Date: 2021-09-17

Time: 15:30-16:30 (Montreal time)

https://mcgill.zoom.us/j/83436686293?pwd=b0RmWmlXRXE3OWR6NlNIcWF5d0dJQT09

Meeting ID: 834 3668 6293

Passcode: 12345

Abstract:

In recent years, highly expressive machine learning models, i.e. models that can express rich classes of functions, are becoming more and more commonly used due their success both in regression and classification tasks, such models are deep neural nets, kernel machines and more. From the classical theory statistics point of view (the minimax theory), rich models tend to have a higher minimax rate, i.e. any estimator must have a high risk (a “worst case scenario” error). Therefore, it seems that for modern models the classical theory may be too conservative and strict. In this talk, we consider the most popular procedure for regression task, that is Empirical Risk Minimization with squared loss (ERM) and we shall analyze its minimal squared error both in the random and the fixed design settings, under the assumption of a convex family of functions. Namely, the minimal squared error that the ERM attains on estimating any function in our class in both settings.
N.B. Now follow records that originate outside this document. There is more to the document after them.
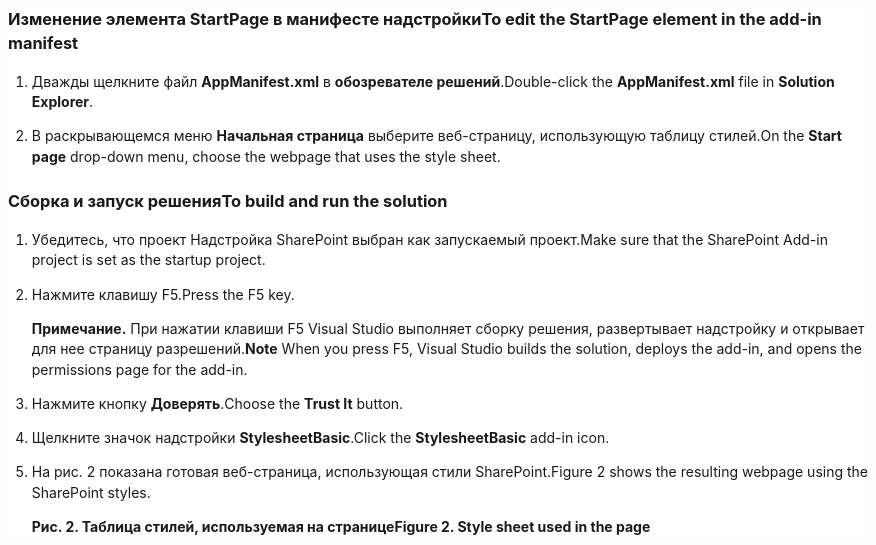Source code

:  

### <a name="to-edit-the-startpage-element-in-the-add-in-manifest"></a><span data-ttu-id="6f2b9-155">Изменение элемента StartPage в манифесте надстройки</span><span class="sxs-lookup"><span data-stu-id="6f2b9-155">To edit the StartPage element in the add-in manifest</span></span>


1. <span data-ttu-id="6f2b9-156">Дважды щелкните файл **AppManifest.xml** в **обозревателе решений**.</span><span class="sxs-lookup"><span data-stu-id="6f2b9-156">Double-click the  **AppManifest.xml** file in **Solution Explorer**.</span></span>
    
 
2. <span data-ttu-id="6f2b9-157">В раскрывающемся меню **Начальная страница** выберите веб-страницу, использующую таблицу стилей.</span><span class="sxs-lookup"><span data-stu-id="6f2b9-157">On the  **Start page** drop-down menu, choose the webpage that uses the style sheet.</span></span>
    
 

### <a name="to-build-and-run-the-solution"></a><span data-ttu-id="6f2b9-158">Сборка и запуск решения</span><span class="sxs-lookup"><span data-stu-id="6f2b9-158">To build and run the solution</span></span>


1. <span data-ttu-id="6f2b9-159">Убедитесь, что проект Надстройка SharePoint выбран как запускаемый проект.</span><span class="sxs-lookup"><span data-stu-id="6f2b9-159">Make sure that the SharePoint Add-in project is set as the startup project.</span></span>
    
 
2. <span data-ttu-id="6f2b9-160">Нажмите клавишу F5.</span><span class="sxs-lookup"><span data-stu-id="6f2b9-160">Press the F5 key.</span></span>
    
     <span data-ttu-id="6f2b9-161">**Примечание.** При нажатии клавиши F5 Visual Studio выполняет сборку решения, развертывает надстройку и открывает для нее страницу разрешений.</span><span class="sxs-lookup"><span data-stu-id="6f2b9-161">**Note**  When you press F5, Visual Studio builds the solution, deploys the add-in, and opens the permissions page for the add-in.</span></span>
3. <span data-ttu-id="6f2b9-162">Нажмите кнопку **Доверять**.</span><span class="sxs-lookup"><span data-stu-id="6f2b9-162">Choose the  **Trust It** button.</span></span>
    
 
4. <span data-ttu-id="6f2b9-163">Щелкните значок надстройки **StylesheetBasic**.</span><span class="sxs-lookup"><span data-stu-id="6f2b9-163">Click the  **StylesheetBasic** add-in icon.</span></span>
    
 
5. <span data-ttu-id="6f2b9-164">На рис. 2 показана готовая веб-страница, использующая стили SharePoint.</span><span class="sxs-lookup"><span data-stu-id="6f2b9-164">Figure 2 shows the resulting webpage using the SharePoint styles.</span></span>
    
    <span data-ttu-id="6f2b9-165">**Рис. 2. Таблица стилей, используемая на странице**</span><span class="sxs-lookup"><span data-stu-id="6f2b9-165">**Figure 2. Style sheet used in the page**</span></span>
In the fixed design setting, we show that the error is governed by the global complexity of the entire class. In contrast, in random design, the ERM may only adapt to simpler models if the local neighborhoods around the regression function are nearly as complex as the class itself, a somewhat counter-intuitive conclusion. We provide sharp lower bounds for performance of ERM for both Donsker and non-Donsker classes. This talk is based on joint work with Alexander Rakhlin.

Speaker

Gil Kur is a PhD student MIT. He is currently a visiting scholar working with Professor Elliot Paquette. His research focuses on nonparametric statistics, high dimensional statistics and convex geometry.